「男天下」の時代だった

男女差別は「ひどいなんてもんじゃなかった」。ソフト帽を被った男性がステッキをついて歩く後ろを、子どもを背負い、両手に荷物を持った女性が追いかける姿を何度も見た。

「男は荷物を持つこともなく、『早くしろ。置いていくぞ』なんて言ってた」

山田さんは幼心に「なんだい、えばりくさりやがって」と思っていたそうだ。

男性が気に入った女性を追いかけまわし、女性が嫌がっても「お前が色気を振りまくのが悪い」と言う。戦争で男性が減り、女性が市電の運転手をするようになると「女が運転してんだって」とバカにされる――。「男天下」の時代だった、と振り返る。

それでも、商いをしている家庭では雰囲気が違っていた。夫が品物を作り、妻が売る店が多く、「女房に逃げられたら食っていかれないからね。共存共栄で食ってた連中は小商人だけ。あそこには自由があった」。品物作りから店番までやっている女性もいて、「かっこいいなと思って見てた」と振り返る。

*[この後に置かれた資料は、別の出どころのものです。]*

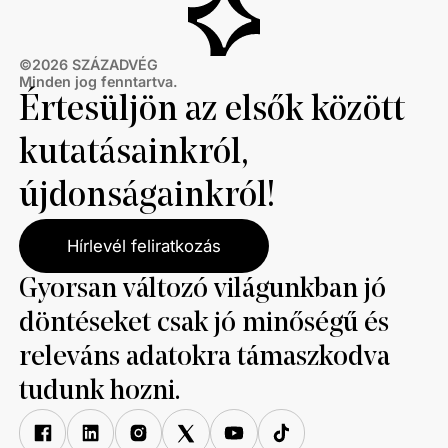
©
2026
SZÁZADVÉG
Minden jog fenntartva.
Értesüljön az elsők között
kutatásainkról,
újdonságainkról!
Hírlevél feliratkozás
Gyorsan változó világunkban jó
döntéseket csak jó minőségű és
releváns adatokra támaszkodva
tudunk hozni.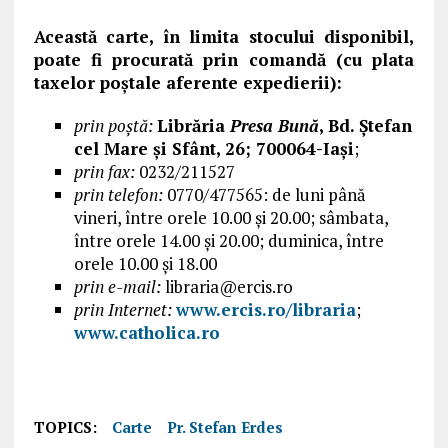
Această carte, în limita stocului disponibil,
poate fi procurată prin comandă (cu plata
taxelor poştale aferente expedierii):
prin poştă:
Librăria
Presa Bună
, Bd. Ştefan
cel Mare şi Sfânt, 26; 700064-Iaşi
;
prin fax:
0232/211527
prin telefon:
0770/477565: de luni până
vineri, între orele 10.00 şi 20.00; sâmbata,
între orele 14.00 şi 20.00; duminica, între
orele 10.00 şi 18.00
prin e-mail:
libraria@ercis.ro
prin Internet:
www.ercis.ro/libraria
;
www.catholica.ro
TOPICS:
Carte
Pr. Stefan Erdes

山田さんの実家はパン屋を営んでおり、父親は優しい人だったそうだ。

山田さんは幼い頃からしっかりしていて、父親は「もったいないな。男に生まれりゃよかったな」と悲しんでいた。「男しか自立できない、えらくなれない社会だったからね」

ミュージシャン、女優から40代でプロデューサーに

山田さんは女学校に在学中、女優を目指して新人俳優発掘のためのオーディション「大映ニューフェイス」に応募した。「違う世界に飛び出してみたかった」からだ。落ちたものの、聴講生として学校に通い始めた。

10代の終わりごろに女性バンド「ウエスタン・ローズ」の一員として進駐軍のクラブをまわるようになり、その後は女優に転身。コントや芝居をやりたくて浅草演芸場にも立った。

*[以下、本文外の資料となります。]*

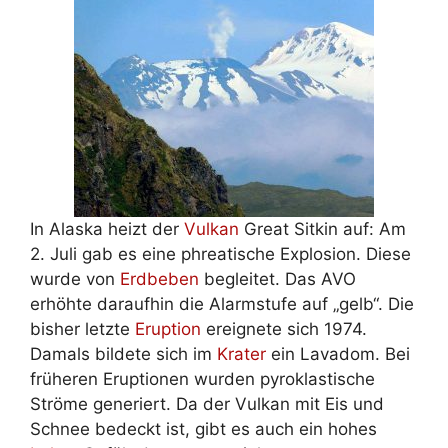
In Alaska heizt der
Vulkan
Great Sitkin auf: Am
2. Juli gab es eine phreatische Explosion. Diese
wurde von
Erdbeben
begleitet. Das AVO
erhöhte daraufhin die Alarmstufe auf „gelb“. Die
bisher letzte
Eruption
ereignete sich 1974.
Damals bildete sich im
Krater
ein Lavadom. Bei
früheren Eruptionen wurden pyroklastische
Ströme generiert. Da der Vulkan mit Eis und
Schnee bedeckt ist, gibt es auch ein hohes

「ウエスタン・ローズ」の一員として活動していたころの山田火砂子さん(前列左)
提供=現代ぷろだくしょん
「ウエスタン・ローズ」の一員として活動していたころの山田火砂子さん(前列左)

29歳で結婚して長女と次女を出産。離婚後、43歳の時に再婚した相手が、16歳年上の映画監督、山田典吾さんだった。

「(山田典吾さんと)結婚したときは『私、もしかしたら女優に復帰できるかな』と思ったの。そしたらさ、典吾さんが言うことがふるってんの。『年寄りの女優は売るやつがいないんだよ。頼むからプロデューサーになってくれないか?』って。それからは、苦労の連続ですよ」

映画をどう売ればいいのかなんて、見当もつかなかった。まずポスターを作らないといけないと教わり、漫画家の赤塚不二夫さんに頼みに行った。赤塚さんがノーギャラで描いてくれた絵を持ってデザイナーのところへ。デザインも完成し、35万円を払って5000枚を印刷してもらったら、配給会社から「裸とかセックスシーンがないとお客は観にこない」と言われてがくぜんとした。